= SUPPLIED ENTRIES =
*** Block opens ***

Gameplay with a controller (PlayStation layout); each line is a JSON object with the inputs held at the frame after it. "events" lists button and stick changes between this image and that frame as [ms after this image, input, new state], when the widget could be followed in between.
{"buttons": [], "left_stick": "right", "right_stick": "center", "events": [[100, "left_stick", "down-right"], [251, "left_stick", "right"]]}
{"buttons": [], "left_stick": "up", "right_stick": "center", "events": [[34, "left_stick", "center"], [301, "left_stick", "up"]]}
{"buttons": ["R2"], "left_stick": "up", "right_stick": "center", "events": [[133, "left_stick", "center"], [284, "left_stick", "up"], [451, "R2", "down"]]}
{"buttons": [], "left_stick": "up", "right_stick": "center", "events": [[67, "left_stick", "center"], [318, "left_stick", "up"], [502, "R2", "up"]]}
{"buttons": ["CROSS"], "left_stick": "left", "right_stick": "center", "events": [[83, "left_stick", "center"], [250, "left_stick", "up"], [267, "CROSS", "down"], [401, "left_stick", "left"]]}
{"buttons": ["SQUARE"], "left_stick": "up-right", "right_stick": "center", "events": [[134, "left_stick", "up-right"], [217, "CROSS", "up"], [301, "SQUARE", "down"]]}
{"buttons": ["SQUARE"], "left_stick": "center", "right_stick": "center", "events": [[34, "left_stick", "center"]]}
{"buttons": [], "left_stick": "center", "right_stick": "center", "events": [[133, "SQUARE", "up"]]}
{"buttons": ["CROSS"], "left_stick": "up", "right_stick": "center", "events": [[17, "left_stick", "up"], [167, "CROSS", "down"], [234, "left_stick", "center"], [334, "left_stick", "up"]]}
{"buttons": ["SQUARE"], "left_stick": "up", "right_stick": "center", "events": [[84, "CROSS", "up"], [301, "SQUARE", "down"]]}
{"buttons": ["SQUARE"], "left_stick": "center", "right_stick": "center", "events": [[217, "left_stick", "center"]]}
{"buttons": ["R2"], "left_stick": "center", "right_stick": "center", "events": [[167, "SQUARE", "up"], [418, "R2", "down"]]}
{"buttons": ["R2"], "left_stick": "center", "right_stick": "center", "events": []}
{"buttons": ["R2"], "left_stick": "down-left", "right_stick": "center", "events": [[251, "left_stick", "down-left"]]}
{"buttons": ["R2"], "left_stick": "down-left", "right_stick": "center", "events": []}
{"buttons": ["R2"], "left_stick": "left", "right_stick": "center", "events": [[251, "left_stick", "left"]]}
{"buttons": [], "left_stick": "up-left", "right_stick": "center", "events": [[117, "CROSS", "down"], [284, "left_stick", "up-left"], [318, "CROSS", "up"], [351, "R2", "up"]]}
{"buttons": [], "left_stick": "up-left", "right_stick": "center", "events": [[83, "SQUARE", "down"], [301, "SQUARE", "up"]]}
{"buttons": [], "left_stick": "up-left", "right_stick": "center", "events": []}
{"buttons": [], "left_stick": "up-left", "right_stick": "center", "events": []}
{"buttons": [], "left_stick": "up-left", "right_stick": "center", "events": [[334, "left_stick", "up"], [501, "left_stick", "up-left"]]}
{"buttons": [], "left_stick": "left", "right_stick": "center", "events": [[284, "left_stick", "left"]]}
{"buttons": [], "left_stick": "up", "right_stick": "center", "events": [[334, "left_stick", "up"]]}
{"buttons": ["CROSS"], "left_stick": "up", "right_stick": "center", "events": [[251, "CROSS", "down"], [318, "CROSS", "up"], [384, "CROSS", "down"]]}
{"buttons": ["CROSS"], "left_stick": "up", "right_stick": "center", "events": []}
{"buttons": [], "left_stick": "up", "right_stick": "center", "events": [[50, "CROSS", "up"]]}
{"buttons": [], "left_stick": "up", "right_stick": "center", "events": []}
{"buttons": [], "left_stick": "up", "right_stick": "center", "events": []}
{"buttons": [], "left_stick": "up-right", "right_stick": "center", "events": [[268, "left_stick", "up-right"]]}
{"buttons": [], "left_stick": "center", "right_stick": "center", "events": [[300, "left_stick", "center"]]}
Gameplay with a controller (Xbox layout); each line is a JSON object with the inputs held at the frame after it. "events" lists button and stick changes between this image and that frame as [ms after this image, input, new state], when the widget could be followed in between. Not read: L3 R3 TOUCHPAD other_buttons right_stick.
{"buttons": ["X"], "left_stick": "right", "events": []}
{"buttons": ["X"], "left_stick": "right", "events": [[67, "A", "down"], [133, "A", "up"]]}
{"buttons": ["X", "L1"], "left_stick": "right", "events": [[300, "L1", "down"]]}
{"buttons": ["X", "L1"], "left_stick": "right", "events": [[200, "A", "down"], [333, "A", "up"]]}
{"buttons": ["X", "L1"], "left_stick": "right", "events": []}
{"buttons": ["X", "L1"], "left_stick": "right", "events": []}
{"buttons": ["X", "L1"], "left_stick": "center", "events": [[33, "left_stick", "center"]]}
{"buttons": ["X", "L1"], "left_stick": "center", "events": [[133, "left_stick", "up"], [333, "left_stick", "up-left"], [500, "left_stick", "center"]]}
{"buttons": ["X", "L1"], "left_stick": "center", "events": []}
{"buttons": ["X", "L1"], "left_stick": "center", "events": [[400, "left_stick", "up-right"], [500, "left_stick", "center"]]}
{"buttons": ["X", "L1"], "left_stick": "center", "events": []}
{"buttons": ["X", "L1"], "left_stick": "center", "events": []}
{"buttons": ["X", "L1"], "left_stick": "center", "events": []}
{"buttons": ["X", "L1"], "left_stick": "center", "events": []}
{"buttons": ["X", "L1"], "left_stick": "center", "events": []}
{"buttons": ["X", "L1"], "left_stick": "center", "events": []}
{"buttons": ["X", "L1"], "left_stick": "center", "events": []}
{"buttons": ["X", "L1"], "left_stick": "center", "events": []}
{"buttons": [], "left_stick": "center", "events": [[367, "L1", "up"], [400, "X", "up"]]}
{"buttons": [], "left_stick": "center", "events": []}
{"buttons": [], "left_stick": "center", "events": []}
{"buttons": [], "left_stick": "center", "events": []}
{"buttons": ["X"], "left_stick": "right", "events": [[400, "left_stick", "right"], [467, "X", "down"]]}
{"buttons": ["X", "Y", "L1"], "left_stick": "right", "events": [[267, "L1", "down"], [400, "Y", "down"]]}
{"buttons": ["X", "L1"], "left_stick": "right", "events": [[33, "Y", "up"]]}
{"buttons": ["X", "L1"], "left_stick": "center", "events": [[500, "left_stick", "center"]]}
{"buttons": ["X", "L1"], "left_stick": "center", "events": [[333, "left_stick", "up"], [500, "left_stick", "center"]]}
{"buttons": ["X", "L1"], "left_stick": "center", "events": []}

*** Block closes ***

Copy out, from the material above, each line in which the string "frame" is found.

= EXPECTED ANSWER =
Gameplay with a controller (PlayStation layout); each line is a JSON object with the inputs held at the frame after it. "events" lists button and stick changes between this image and that frame as [ms after this image, input, new state], when the widget could be followed in between.
Gameplay with a controller (Xbox layout); each line is a JSON object with the inputs held at the frame after it. "events" lists button and stick changes between this image and that frame as [ms after this image, input, new state], when the widget could be followed in between. Not read: L3 R3 TOUCHPAD other_buttons right_stick.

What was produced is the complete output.